Au premier abord, en lisant la Bible, on ne se douterait pas que cet Omri fût un si célèbre personnage. Elle signale cependant deux traits qui nous expliquent sa notoriété. D’abord, guerrier habile, d’un caractère aussi résolu que celui d’Achab le sera peu, il s’empara du pouvoir et devint le chef d’une nouvelle dynastie ; puis et surtout, c’est lui qui fonda sur la colline de Schémer (ou Samar), qu’il avait achetée, la ville forte de Samarie, cette superbe capitale qu’un prophète appelle « la couronne des ivrognes d’Ephraïm » et qui devait jouer un si grand rôle pendant deux siècles, jusqu’au jour de sa chute.

Nous parlions de l’incessante hostilité de la Syrie et d’Israël : il y eut pourtant, sous le règne d’Achab, une trêve de quelques années. La Bible raconte comment Jéhova, relevant l’audacieux défi de Ben-Adad, qui le traitait de simple « dieu de montagnes, » livra un jour ce roi entre les mains du roi d’Israël, et comment le faible Achab, se laissant fléchir par l’humilité feinte de son mortel ennemi, lui rendit son pouvoir avec la liberté et conclut avec lui, au mépris de l’ordre divin, une alliance dont il eut plus tard à se repentir.

Cette réconciliation momentanée des deux monarques est attestée par le témoignage formel des annales assyriennes. Elles rapportent que « Benhidri de Damas, Sakhoulina de Hamath, les rois de Syrie et ceux des rivages de la mer » (Phénicie et Israël), ligués contre Salmanasar II, furent vaincus par lui à la bataille de Karkar (en 854). Une stèle trouvée aux sources du Tigre et relative à cet événement énumère les forces des alliés et mentionne, entre autres, « dix mille hommes d’Achab d’Israël. »

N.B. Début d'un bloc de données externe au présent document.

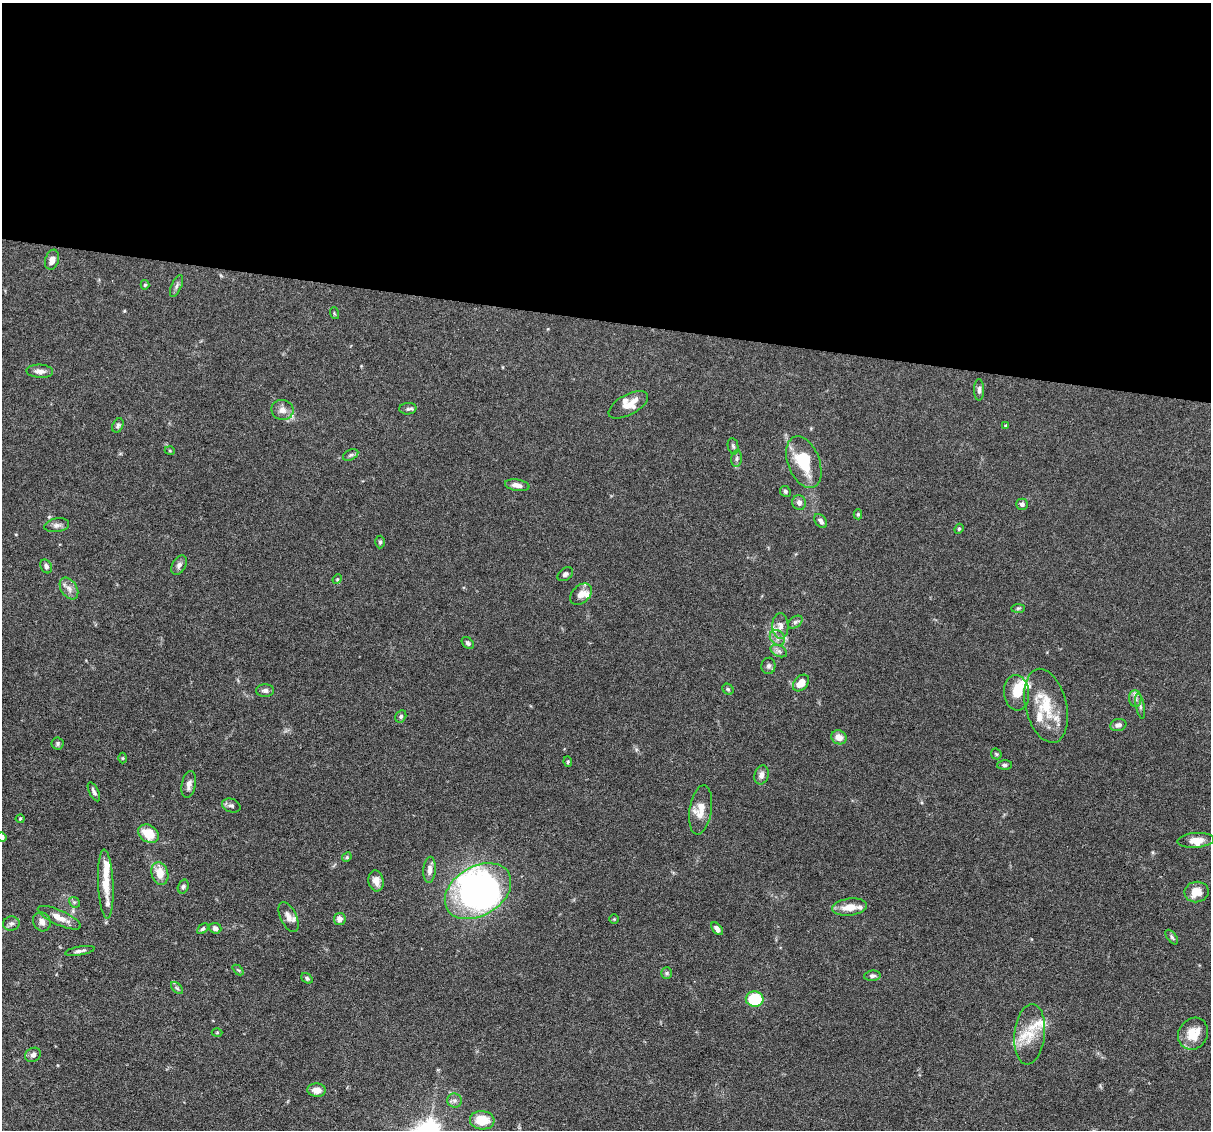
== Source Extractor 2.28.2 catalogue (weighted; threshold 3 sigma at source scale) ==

Cependant la puissance des confédérés n’était pas brisée, et Salmanasar eut encore plus d’une fois à les combattre. Dans le récit qu’il fait de sa dixième, de sa onzième et de sa quatorzième campagne, on voit reparaître les mêmes noms, sauf celui d’Achab, et, en tête, le nom de Benhidri de Damas. Mais dans sa dix-huitième campagne, dirigée également contre les Syriens, ce n’est plus à ce roi qu’il a affaire, c’est à un nouveau personnage, bien connu des lecteurs de la Bible, l’usurpateur Hazaël, à qui le prophète Elisée avait prédit, en pleurant, son élévation sur le trône de Damas. (2 Rois 8.11-13) Ce prince fut, en effet, l’un des plus terribles adversaires d’Israël ; et c’est sans doute pour parer ses coups que Jéhu appela Salmanasar à son secours et se reconnut son tributaire : premier pas vers l’asservissement !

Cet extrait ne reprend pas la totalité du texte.